When teaching this subject, I’ve started using trust boundaries as an organizing principle. A trust boundary exists any time we (the system designers or system owners) trust code, data, or human actors on one side of an interface more than we trust the other side of the interface. Students need to be able to recognize, understand, fortify, and stress-test the trust boundaries in any system they have a stake in.
Trust boundaries aren’t hard to find: We just need to ask questions like “What are the consequences if this code/data became horribly malicious? Is that likely? Can we defend against it? Do we want to defend against it?” It is easy to conclude, for example, that a demonic garbage collector or OS kernel might not be something that we wish to defend against, but that we had better fortify our systems against toxic PNG files that we load from random web sites.

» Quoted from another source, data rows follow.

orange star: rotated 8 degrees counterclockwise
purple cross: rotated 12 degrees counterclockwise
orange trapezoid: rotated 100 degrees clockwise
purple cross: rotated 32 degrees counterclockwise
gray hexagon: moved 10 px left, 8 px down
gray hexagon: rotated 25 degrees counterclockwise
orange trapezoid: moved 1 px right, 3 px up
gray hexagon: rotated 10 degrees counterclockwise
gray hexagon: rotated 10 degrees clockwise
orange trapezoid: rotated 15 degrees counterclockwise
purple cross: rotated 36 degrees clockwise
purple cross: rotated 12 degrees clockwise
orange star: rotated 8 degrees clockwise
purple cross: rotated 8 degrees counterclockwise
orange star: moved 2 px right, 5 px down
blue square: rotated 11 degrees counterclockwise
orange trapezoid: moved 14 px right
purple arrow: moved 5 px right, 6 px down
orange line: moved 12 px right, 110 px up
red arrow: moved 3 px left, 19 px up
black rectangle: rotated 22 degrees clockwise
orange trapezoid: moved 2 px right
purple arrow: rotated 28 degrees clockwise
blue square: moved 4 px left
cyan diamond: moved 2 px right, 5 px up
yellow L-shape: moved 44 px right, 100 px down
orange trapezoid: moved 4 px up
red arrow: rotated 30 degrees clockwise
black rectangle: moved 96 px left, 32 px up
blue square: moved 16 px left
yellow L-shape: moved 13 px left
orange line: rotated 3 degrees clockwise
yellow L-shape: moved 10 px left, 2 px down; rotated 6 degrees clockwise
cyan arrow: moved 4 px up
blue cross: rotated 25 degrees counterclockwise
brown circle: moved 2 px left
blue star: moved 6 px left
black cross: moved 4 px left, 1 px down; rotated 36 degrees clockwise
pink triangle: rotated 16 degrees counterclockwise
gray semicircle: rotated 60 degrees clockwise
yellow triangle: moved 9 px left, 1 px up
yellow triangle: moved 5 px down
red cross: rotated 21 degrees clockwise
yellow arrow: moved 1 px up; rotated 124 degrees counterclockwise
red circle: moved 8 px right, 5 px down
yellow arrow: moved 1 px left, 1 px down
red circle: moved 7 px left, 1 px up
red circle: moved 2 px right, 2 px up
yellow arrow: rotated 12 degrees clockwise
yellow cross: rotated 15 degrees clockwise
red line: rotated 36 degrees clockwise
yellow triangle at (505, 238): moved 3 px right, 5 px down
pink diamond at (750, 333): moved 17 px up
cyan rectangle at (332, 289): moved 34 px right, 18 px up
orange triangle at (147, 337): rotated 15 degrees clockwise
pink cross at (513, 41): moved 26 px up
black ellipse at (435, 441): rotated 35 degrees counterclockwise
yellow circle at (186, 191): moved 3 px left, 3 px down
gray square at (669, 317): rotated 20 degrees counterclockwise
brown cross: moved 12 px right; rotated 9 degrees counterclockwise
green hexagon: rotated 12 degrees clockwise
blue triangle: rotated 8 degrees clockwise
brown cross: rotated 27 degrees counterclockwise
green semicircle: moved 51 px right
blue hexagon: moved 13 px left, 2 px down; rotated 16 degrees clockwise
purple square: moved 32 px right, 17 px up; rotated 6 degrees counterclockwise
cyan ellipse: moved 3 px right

Some basic observations about trust boundaries:
- They’re everywhere, even inside code written by a single person. Anytime I put an assertion into my code, it’s a tacit acknowledgment that I don’t have complete trust that the property being asserted actually holds.
- The seriousness of trust boundaries varies greatly, from mild mistrust within a software library all the way to major safety issues where a power plant connects to the internet.
- They change over time: a lot of our security woes stem from trust boundaries becoming more serious than they had been in the past. Email was not designed for security. The NSA wasn’t ready for Snowden. Embedded control systems weren’t intended to be networked. Libraries for decoding images, movies, and other compressed file formats that were developed in the 90s were not ready for the kinds of creative exploits that they faced later on.
- If you fail to recognize and properly fortify an important trust boundary, it is very likely that someone else will recognize it and then exploit it.
To deal with trust boundaries, we have all the usual techniques and organizing principles: input sanitization, defense in depth, sandboxing, secure authentication, least privilege, etc. The issue that I’m trying to respond to with this post is that, in my experience, it doesn’t really work to hand students these tools without some sort of framework they can use to help figure out where and when to deploy the different defenses. I’d be interested to hear how other CS instructors are dealing with these issues.